[Opening AVAILABLE RECORDS section]

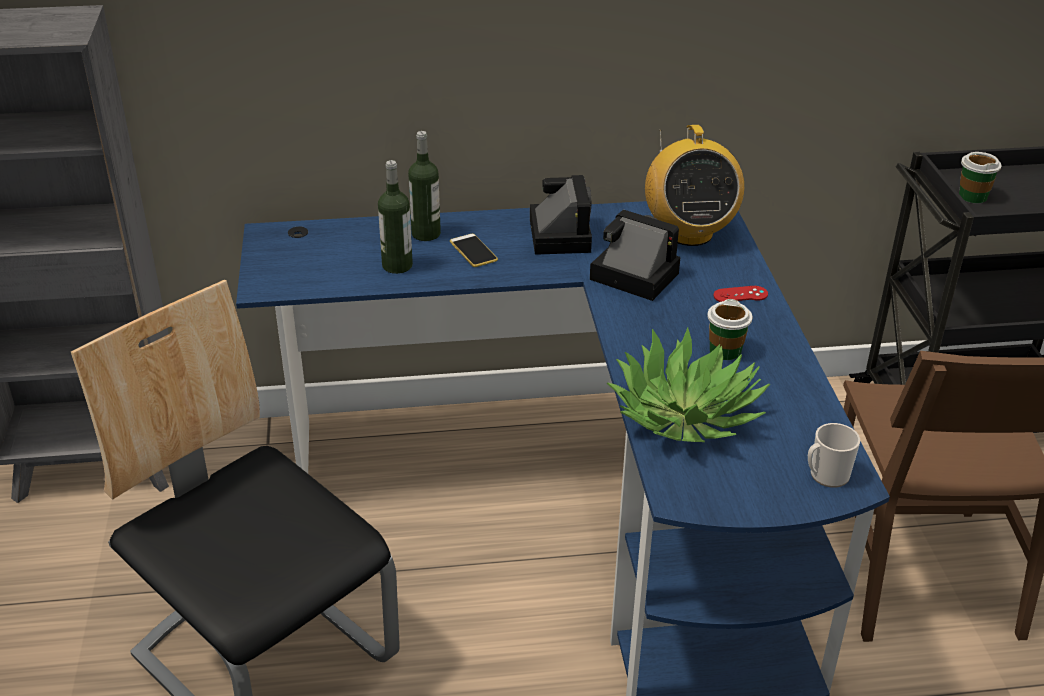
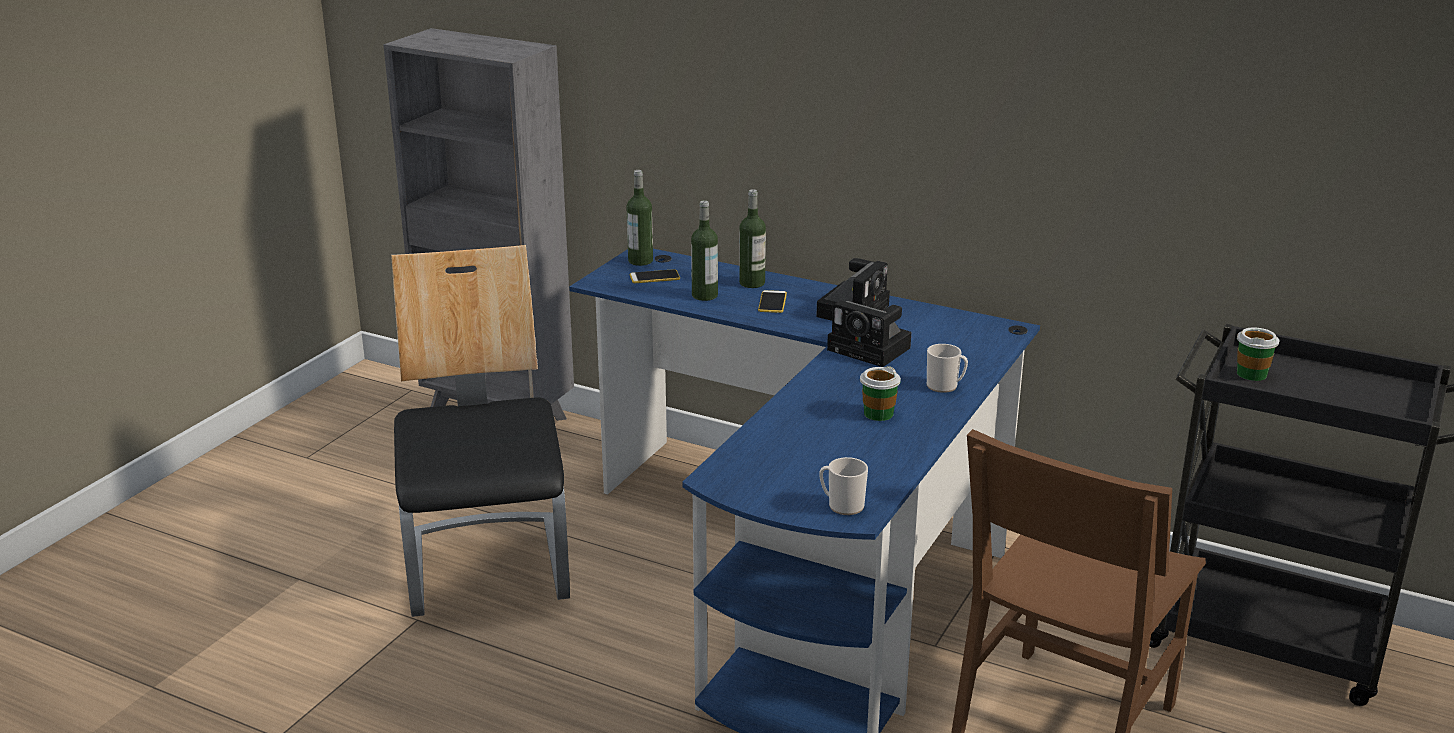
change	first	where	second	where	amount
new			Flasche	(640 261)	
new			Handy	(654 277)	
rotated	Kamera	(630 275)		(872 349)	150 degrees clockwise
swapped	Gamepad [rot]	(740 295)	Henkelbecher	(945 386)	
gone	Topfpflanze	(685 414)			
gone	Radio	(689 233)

[Closing AVAILABLE RECORDS section]

THE PROBLEM:
All entries must be output exactly as they stand, and every picture must be left out.

ANSWER SECTION:
change	first	where	second	where	amount
new			Flasche	(640 261)	
new			Handy	(654 277)	
rotated	Kamera	(630 275)		(872 349)	150 degrees clockwise
swapped	Gamepad [rot]	(740 295)	Henkelbecher	(945 386)	
gone	Topfpflanze	(685 414)			
gone	Radio	(689 233)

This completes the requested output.